The research into Tranmere and Rock Ferry fed into a wider piece of work by the Housing Futures Network.
This research also looked at areas including Lee (Lewisham), Clayton Brook (Chorley) and Low Ford (Sunderland). It found that 32 per cent of tenants in these areas would be likely to seek a move to a smaller home but there was 'a substantial mismatch between the availability of one-bedroom homes and the number of households requiring them'.
In Sunderland it found that 'more than eight years' worth of one-bed relets would be required' to rehouse all the under-occupiers. It adds that 'it will therefore be impossible for many social landlords to offer most under-occupying tenants a chance to move anywhere smaller in the forseeable future'.
It adds that: 'the reforms are likely to result in social landlords in all parts of England substantially altering their allocation policies to avoid the risk of a housing benefit shortfall, meaning that working-age single people and couples without children will have substantially less chance of being housed'.
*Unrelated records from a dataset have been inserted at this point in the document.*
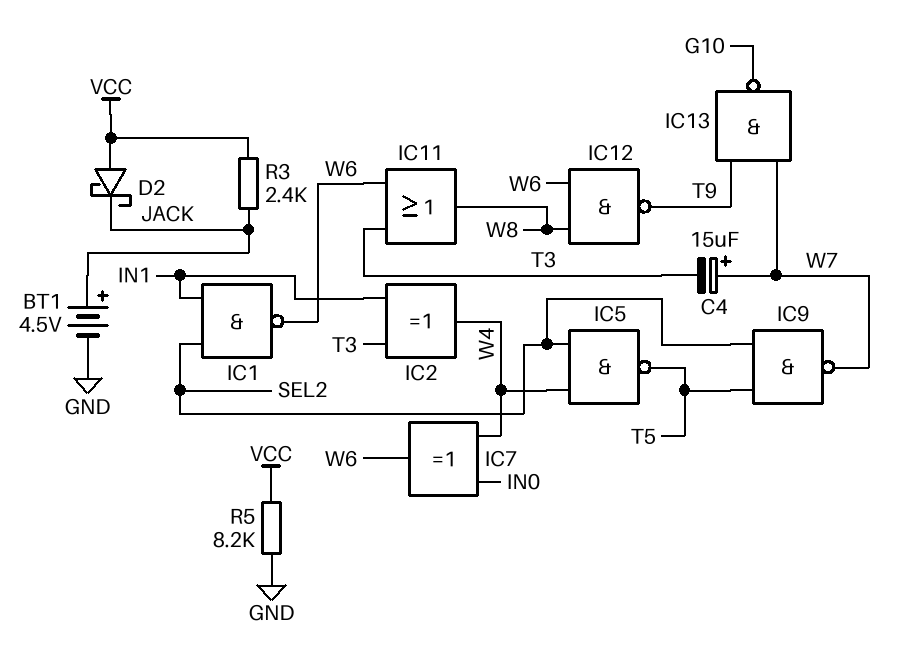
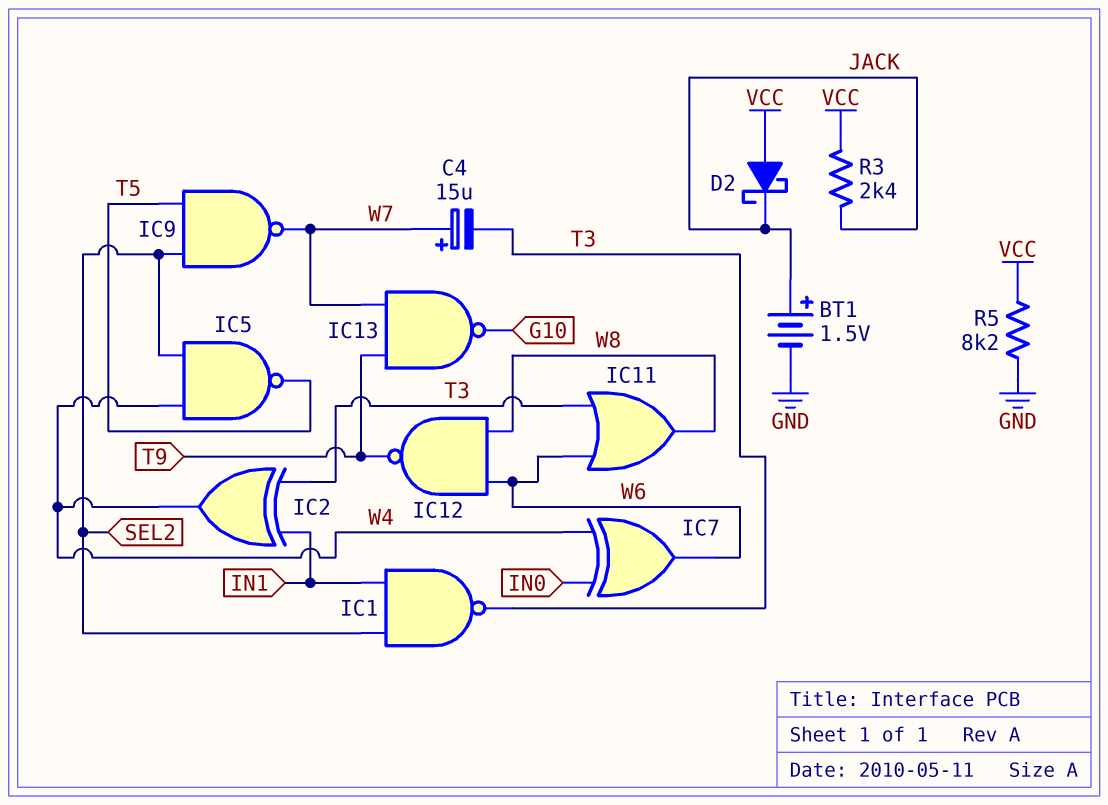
BT1: 4.5V (plus JACK, minus GND) -> 1.5V (plus JACK, minus GND)
IC1: NAND (in IN1, in SEL2, out W6) -> NAND (in IN1, in SEL2, out T3)

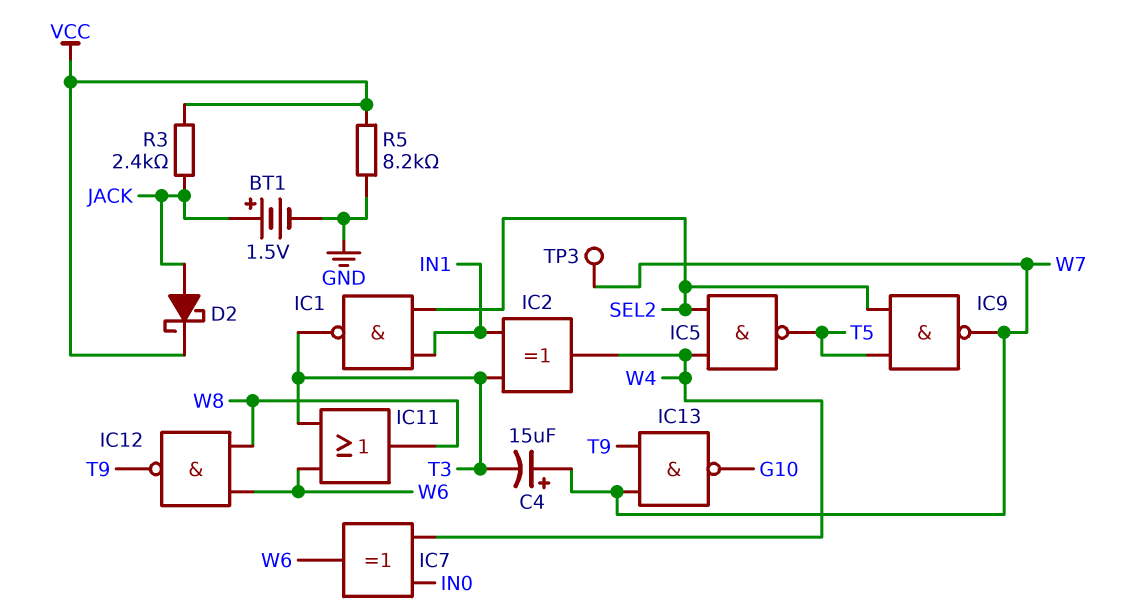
D2: schottky (A VCC, K JACK) -> schottky (A JACK, K VCC)
TP3: none -> test point (W7)

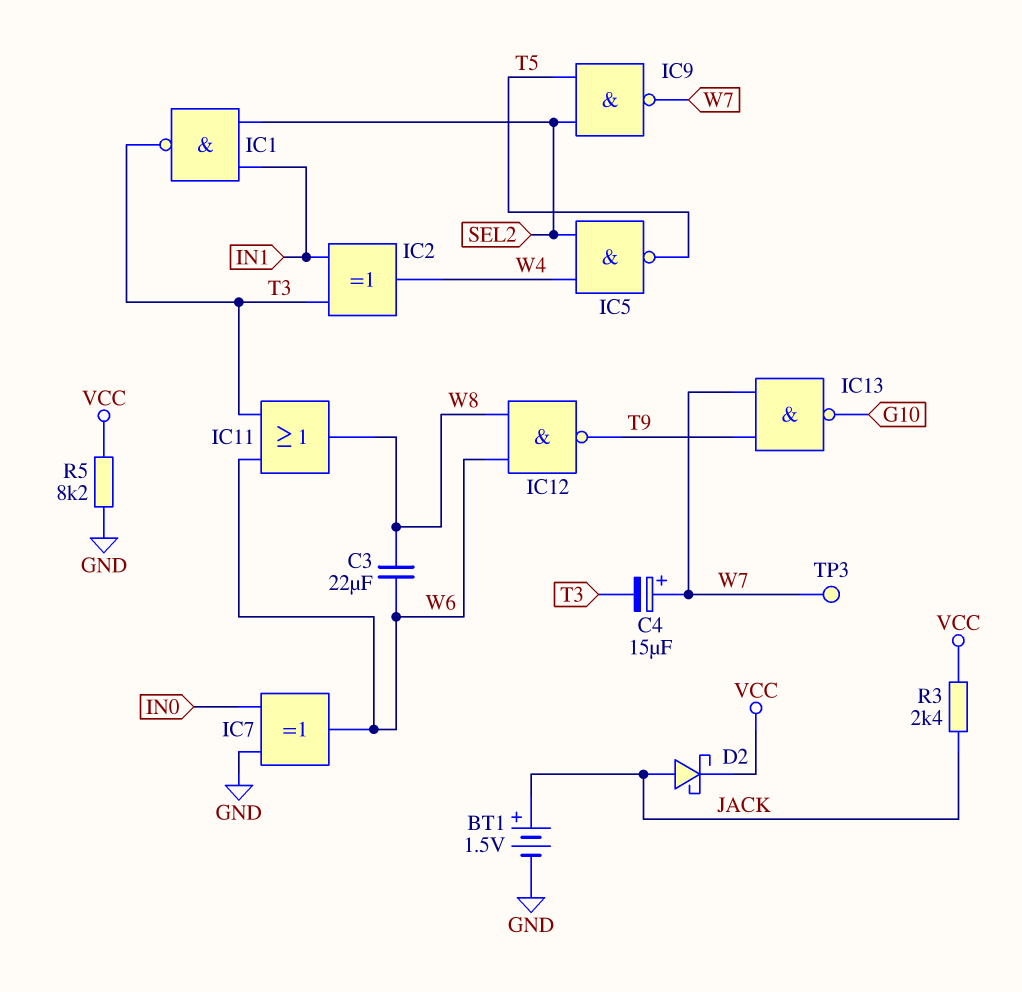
C3: none -> 22uF (W6, W8)
IC7: XOR (in IN0, in W4, out W6) -> XOR (in GND, in IN0, out W6)

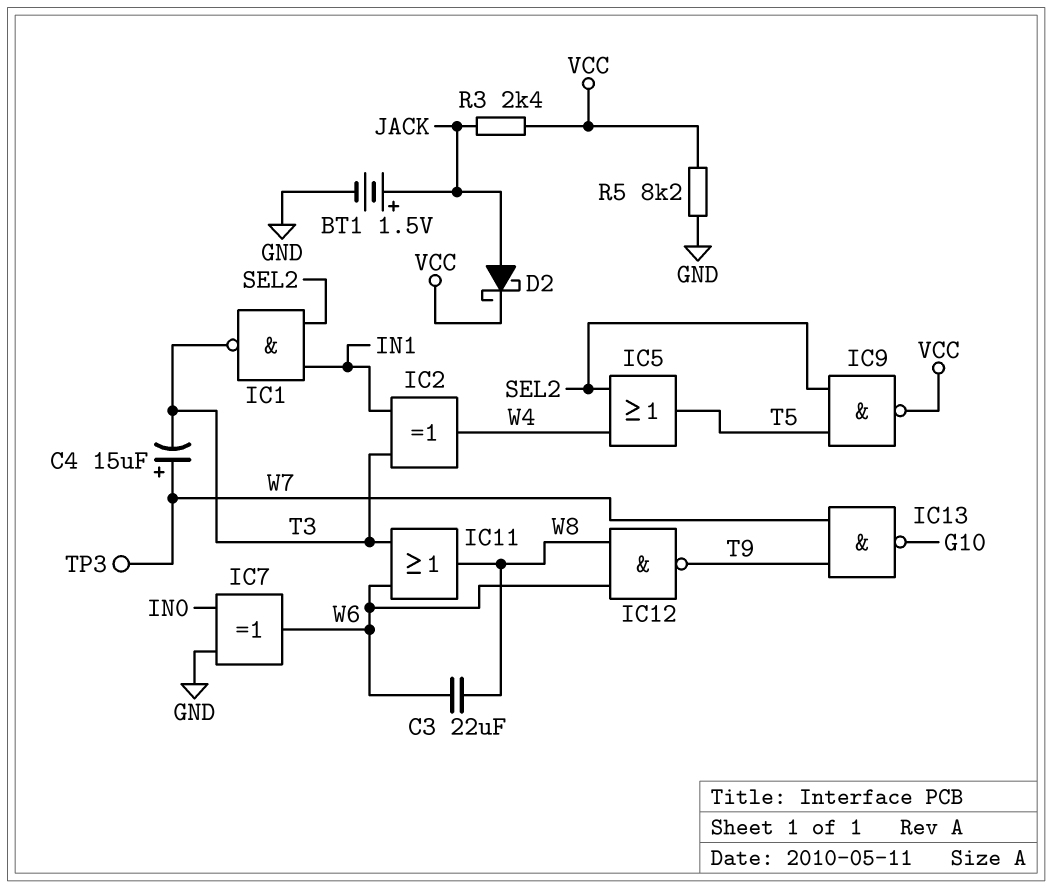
IC5: NAND (in SEL2, in W4, out T5) -> OR (in SEL2, in W4, out T5)
IC9: NAND (in SEL2, in T5, out W7) -> NAND (in SEL2, in T5, out VCC)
This is the link to the report:http:/bit.ly/xwe0Lt
Looking at some of the above comments it would indeed also be great if supporters of the reforms posted with ideas about how social landlords should help their tenants if they are under-occupying on this scale. Is it just the case that tenants should pay up - in which case it is easy to see why the reform is increasingly referred to as the bedroom tax - or are there immediate options available that will not result in the HB bill increases?